Dimanche, au journal télévisé de France 3 de 19 h 30, l’un des sujets était intitulé : "Déconfinement : le gouvernement présentera son plan mardi". Et il était présenté ainsi :

[Voix de Patricia Issa de Grandi, journaliste de FR3] : "Ce matin Édouard Philippe reprend la main et prend de court les oppositions. Via un tweet, il annonce : "Je présenterai la stratégie nationale de déconfinement mardi après-midi à l’Assemblée nationale..."

[Voix de Patricia Issa de Grandi] : "Le débat portera sur le plan de déconfinement et le traçage des personnes. Un tir groupé, alors qu’au départ les deux thèmes devaient faire l’objet de deux votes distincts. Et c’est bien là que, pour l’opposition, le bât blesse".

[Cadrage de Jean-Luc Mélenchon] : "Monsieur Édouard Philippe va arriver mardi devant l’Assemblée. Il va réciter son discours, il va le lire, il va nous apprendre quelles sont les mesures, et après, séance tenante, sans aucun temps de réflexion ni d’examen critique, nous devrons voter pour ou contre..."

[Voix de la journaliste] : "Si Jean-Luc Mélenchon annonce d’ores et déjà qu’il ne participera pas au vote, à droite aussi la méthode est critiquée. D’autant que l’Assemblée fonctionne en mode confinement. Seulement 75 députés dans l’hémicycle et pas d’examen en commission.

[Cadrage de Christian Jacob, chef du groupe LR à l’Assemblée] : "A l’issue du discours du Premier ministre, il doit y avoir un débat en commission pour évaluer les mesures. On a le droit d’avoir un avis dessus. Peut-être les améliorer, peut-être d’en reprocher quelques-unes et encore une fois on peut le faire dans des délais assez contraints".

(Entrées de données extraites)
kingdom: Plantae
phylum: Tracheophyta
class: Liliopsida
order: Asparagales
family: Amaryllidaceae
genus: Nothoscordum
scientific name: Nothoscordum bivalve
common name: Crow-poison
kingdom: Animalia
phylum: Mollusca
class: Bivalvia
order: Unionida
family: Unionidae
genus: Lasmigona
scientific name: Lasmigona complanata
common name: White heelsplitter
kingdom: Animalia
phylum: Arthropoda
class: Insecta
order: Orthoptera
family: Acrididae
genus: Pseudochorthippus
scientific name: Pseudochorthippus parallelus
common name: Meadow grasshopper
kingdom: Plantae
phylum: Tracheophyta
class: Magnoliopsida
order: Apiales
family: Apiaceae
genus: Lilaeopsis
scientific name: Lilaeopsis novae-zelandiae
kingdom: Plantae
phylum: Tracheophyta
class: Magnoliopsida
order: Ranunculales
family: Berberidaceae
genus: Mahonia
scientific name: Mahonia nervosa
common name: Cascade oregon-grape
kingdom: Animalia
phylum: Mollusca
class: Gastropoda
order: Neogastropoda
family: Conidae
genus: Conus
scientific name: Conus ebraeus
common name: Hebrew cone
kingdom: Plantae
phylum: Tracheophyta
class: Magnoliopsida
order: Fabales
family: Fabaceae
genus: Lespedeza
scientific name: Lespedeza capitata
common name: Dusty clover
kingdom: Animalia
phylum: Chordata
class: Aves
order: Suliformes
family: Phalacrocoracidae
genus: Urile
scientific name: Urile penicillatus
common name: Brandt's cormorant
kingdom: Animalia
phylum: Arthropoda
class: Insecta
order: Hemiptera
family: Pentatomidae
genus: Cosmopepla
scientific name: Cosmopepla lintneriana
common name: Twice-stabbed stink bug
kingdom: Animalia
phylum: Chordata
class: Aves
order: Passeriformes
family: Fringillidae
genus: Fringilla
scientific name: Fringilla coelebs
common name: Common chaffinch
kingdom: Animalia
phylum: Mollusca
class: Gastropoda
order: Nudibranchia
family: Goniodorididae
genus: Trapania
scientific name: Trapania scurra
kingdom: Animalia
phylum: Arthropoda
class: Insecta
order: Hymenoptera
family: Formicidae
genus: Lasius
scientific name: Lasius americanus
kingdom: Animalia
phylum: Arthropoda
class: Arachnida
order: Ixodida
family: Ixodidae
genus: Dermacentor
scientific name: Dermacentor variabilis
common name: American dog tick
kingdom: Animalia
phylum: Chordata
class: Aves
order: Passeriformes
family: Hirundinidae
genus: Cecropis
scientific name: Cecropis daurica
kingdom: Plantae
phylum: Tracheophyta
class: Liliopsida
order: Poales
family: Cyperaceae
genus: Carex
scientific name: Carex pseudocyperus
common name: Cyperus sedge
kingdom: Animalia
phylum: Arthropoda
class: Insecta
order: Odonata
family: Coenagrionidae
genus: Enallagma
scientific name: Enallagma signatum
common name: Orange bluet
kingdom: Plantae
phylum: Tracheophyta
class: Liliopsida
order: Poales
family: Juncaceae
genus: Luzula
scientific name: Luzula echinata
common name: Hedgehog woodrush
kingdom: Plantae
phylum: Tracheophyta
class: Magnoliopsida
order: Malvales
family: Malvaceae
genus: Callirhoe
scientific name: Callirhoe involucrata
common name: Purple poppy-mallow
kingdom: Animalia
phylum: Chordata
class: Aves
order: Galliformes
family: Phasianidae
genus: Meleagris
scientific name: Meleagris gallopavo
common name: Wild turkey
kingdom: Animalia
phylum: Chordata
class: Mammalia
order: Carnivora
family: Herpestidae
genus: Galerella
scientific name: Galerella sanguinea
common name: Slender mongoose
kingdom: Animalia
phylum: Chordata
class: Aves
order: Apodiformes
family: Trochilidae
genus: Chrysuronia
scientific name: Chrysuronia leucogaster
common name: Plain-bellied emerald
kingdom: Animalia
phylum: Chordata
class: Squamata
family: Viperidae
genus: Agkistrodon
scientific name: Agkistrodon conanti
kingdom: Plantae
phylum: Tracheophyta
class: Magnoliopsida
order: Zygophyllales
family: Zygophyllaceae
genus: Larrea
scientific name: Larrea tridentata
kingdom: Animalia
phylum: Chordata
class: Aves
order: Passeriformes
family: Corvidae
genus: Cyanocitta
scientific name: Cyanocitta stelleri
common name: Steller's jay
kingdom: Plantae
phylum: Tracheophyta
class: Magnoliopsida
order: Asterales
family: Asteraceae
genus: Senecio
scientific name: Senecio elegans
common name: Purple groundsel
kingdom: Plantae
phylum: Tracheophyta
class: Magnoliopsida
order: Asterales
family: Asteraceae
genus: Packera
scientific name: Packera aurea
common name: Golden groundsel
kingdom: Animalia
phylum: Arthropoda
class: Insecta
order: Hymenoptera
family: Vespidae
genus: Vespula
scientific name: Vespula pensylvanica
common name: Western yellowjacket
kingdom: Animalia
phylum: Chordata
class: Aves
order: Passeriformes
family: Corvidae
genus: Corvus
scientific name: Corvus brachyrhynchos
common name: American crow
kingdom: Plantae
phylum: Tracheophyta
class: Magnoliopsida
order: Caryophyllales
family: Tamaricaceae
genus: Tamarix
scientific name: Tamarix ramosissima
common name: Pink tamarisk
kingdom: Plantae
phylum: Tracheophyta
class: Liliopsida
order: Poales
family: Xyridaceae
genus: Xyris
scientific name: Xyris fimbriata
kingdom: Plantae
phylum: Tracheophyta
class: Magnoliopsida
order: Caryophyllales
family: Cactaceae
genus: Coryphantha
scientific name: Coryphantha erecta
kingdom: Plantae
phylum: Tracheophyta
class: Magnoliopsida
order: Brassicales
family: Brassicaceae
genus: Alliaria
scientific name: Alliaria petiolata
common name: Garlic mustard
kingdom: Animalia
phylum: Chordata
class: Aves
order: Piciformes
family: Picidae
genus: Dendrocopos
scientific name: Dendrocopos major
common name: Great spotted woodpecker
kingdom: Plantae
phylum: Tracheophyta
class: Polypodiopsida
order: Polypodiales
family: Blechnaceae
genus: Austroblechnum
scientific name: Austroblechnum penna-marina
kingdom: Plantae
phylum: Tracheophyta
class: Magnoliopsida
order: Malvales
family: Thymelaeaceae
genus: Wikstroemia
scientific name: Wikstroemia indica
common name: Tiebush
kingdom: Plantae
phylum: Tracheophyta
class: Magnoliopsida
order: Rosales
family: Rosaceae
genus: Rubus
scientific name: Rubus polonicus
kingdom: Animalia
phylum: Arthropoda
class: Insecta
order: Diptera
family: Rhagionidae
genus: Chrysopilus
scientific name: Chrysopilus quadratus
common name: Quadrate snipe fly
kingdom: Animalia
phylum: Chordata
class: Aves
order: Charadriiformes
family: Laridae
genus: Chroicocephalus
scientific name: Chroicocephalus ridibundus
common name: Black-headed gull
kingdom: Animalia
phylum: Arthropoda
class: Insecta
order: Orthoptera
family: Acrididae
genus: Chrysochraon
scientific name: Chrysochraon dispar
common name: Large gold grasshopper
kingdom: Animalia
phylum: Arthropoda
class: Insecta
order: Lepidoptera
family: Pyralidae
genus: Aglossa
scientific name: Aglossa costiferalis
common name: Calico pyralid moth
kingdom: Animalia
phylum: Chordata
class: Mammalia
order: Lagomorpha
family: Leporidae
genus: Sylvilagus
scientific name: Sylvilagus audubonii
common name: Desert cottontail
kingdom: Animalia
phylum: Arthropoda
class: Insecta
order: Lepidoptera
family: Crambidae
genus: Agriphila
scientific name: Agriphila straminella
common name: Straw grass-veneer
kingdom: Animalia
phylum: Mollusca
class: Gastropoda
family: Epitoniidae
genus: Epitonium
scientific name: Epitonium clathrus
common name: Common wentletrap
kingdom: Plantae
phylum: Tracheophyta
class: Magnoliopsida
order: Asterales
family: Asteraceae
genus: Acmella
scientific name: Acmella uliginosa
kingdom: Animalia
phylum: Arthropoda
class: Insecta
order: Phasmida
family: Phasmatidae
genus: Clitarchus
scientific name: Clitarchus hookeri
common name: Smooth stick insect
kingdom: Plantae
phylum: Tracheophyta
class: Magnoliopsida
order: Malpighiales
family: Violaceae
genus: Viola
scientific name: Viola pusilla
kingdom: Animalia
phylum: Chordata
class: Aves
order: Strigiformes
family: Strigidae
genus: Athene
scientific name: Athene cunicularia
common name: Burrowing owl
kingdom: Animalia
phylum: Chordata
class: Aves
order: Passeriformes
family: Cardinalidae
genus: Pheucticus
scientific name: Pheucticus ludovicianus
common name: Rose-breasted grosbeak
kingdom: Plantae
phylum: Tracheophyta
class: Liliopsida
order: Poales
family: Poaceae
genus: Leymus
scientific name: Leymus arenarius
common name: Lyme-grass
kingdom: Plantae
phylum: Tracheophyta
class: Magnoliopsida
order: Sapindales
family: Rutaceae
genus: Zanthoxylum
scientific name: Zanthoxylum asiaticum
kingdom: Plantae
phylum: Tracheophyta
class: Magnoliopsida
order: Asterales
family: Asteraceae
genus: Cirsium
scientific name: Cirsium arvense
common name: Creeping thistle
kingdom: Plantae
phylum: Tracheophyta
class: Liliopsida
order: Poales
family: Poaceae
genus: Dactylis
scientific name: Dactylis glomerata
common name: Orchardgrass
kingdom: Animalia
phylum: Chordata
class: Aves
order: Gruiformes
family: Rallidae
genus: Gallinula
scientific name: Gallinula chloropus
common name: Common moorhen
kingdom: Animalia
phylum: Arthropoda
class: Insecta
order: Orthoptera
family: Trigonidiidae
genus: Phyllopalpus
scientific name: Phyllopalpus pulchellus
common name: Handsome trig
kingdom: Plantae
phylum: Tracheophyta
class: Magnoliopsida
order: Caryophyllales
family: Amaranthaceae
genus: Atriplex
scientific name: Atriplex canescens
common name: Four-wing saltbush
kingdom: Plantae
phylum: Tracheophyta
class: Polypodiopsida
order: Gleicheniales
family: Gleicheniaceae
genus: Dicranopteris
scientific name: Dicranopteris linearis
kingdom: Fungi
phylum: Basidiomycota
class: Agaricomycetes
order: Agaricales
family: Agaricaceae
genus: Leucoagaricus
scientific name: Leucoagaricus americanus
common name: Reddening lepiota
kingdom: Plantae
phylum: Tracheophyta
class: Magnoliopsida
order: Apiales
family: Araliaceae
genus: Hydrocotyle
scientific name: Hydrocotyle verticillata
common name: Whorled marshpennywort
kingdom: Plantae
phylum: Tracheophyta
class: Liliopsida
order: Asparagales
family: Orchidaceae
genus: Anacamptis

* TRAVAIL À RÉALISER:
(A) Répondez aux questions suivantes d'après le reportage :
(i) À quelle heure est diffusé le journal télévisé de France 3 dont il est question ?
(ii) Combien de députés siègent dans l'hémicycle ?
(iii) Quelle fonction occupe Christian Jacob ?
(B) Recopiez tout le passage du reportage qui va de "[Voix de la" jusqu'à "d’examen en commission.".

* RÉPONSES AUX CONSIGNES:
(A)
(i) À 19 h 30.
(ii) Seulement 75 députés.
(iii) Il est chef du groupe LR à l'Assemblée.

(B)
[Voix de la journaliste] : "Si Jean-Luc Mélenchon annonce d’ores et déjà qu’il ne participera pas au vote, à droite aussi la méthode est critiquée. D’autant que l’Assemblée fonctionne en mode confinement. Seulement 75 députés dans l’hémicycle et pas d’examen en commission.